> **Treść zadania**: Skopiuj wiernie wszystkie poniższe wiersze, pomijając obrazy.

> **Podane wiersze**:
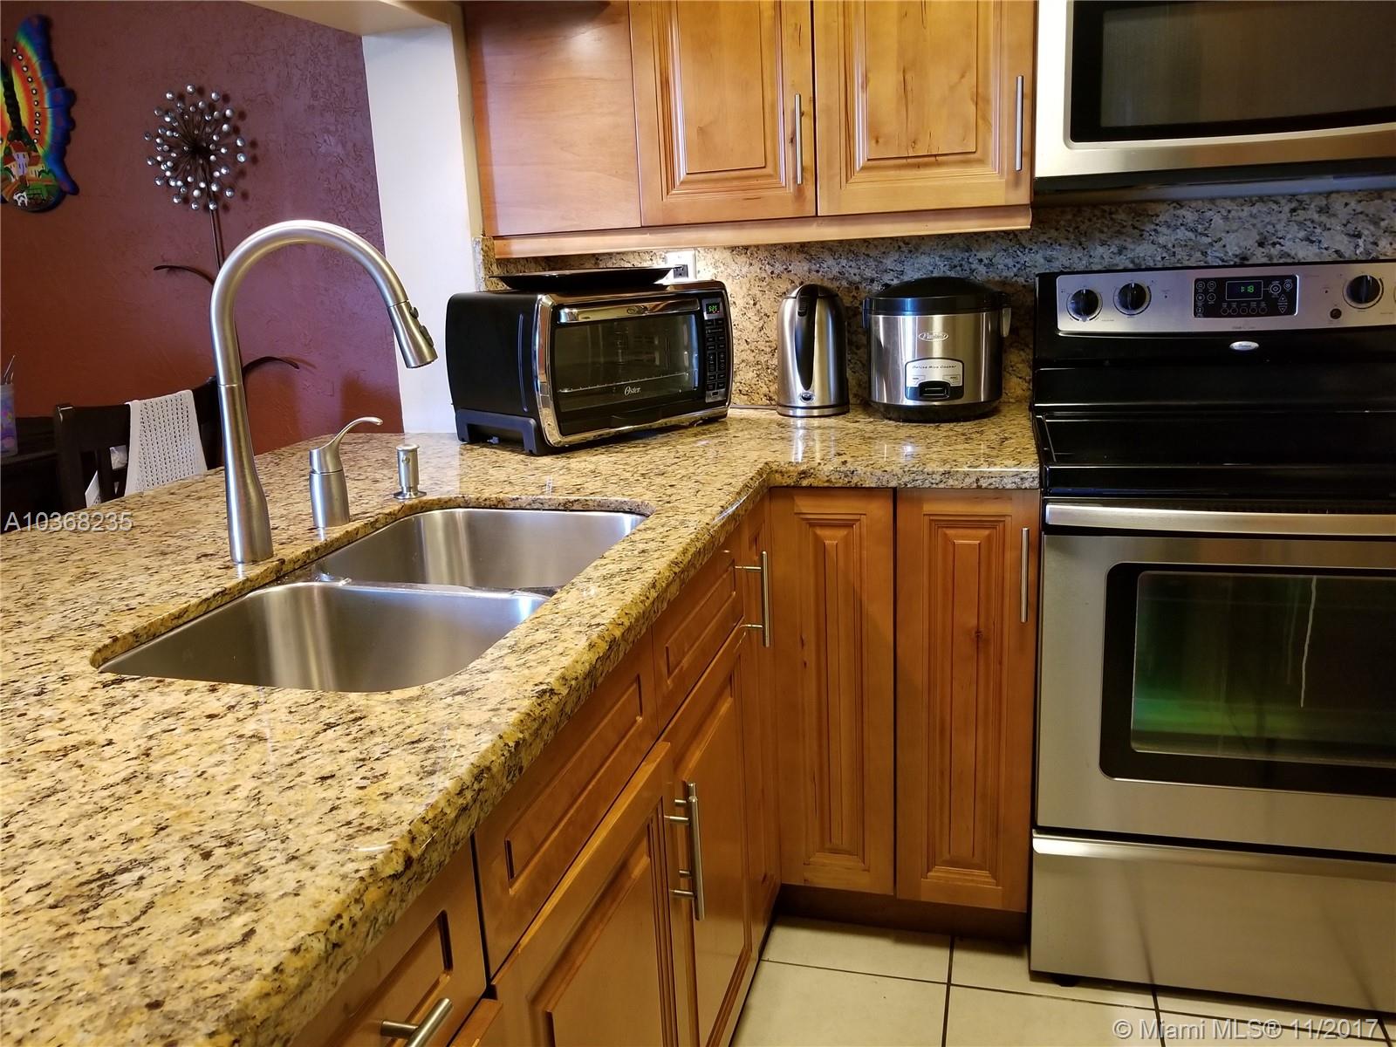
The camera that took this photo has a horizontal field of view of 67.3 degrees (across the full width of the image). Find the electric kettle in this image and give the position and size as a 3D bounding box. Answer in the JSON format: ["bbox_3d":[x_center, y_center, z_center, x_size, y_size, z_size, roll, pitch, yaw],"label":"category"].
[{"bbox_3d":[0.239,-0.365,2.214,0.155,0.264,0.190,1,14,15],"label":"electric kettle"}]

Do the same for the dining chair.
[{"bbox_3d":[-1.281,0.245,2.228,0.530,1.040,0.460,0,14,11],"label":"dining chair"}]

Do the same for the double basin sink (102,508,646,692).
[{"bbox_3d":[-0.300,0.164,1.236,0.420,0.210,0.740,1,14,15],"label":"double basin sink"}]

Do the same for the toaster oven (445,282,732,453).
[{"bbox_3d":[-0.195,-0.331,2.118,0.327,0.287,0.510,10,19,42],"label":"toaster oven"}]

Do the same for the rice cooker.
[{"bbox_3d":[0.476,-0.351,2.093,0.285,0.272,0.268,1,14,14],"label":"rice cooker"}]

> **Rozwiązanie zadania**:
The camera that took this photo has a horizontal field of view of 67.3 degrees (across the full width of the image). Find the electric kettle in this image and give the position and size as a 3D bounding box. Answer in the JSON format: ["bbox_3d":[x_center, y_center, z_center, x_size, y_size, z_size, roll, pitch, yaw],"label":"category"].
[{"bbox_3d":[0.239,-0.365,2.214,0.155,0.264,0.190,1,14,15],"label":"electric kettle"}]

Do the same for the dining chair.
[{"bbox_3d":[-1.281,0.245,2.228,0.530,1.040,0.460,0,14,11],"label":"dining chair"}]

Do the same for the double basin sink (102,508,646,692).
[{"bbox_3d":[-0.300,0.164,1.236,0.420,0.210,0.740,1,14,15],"label":"double basin sink"}]

Do the same for the toaster oven (445,282,732,453).
[{"bbox_3d":[-0.195,-0.331,2.118,0.327,0.287,0.510,10,19,42],"label":"toaster oven"}]

Do the same for the rice cooker.
[{"bbox_3d":[0.476,-0.351,2.093,0.285,0.272,0.268,1,14,14],"label":"rice cooker"}]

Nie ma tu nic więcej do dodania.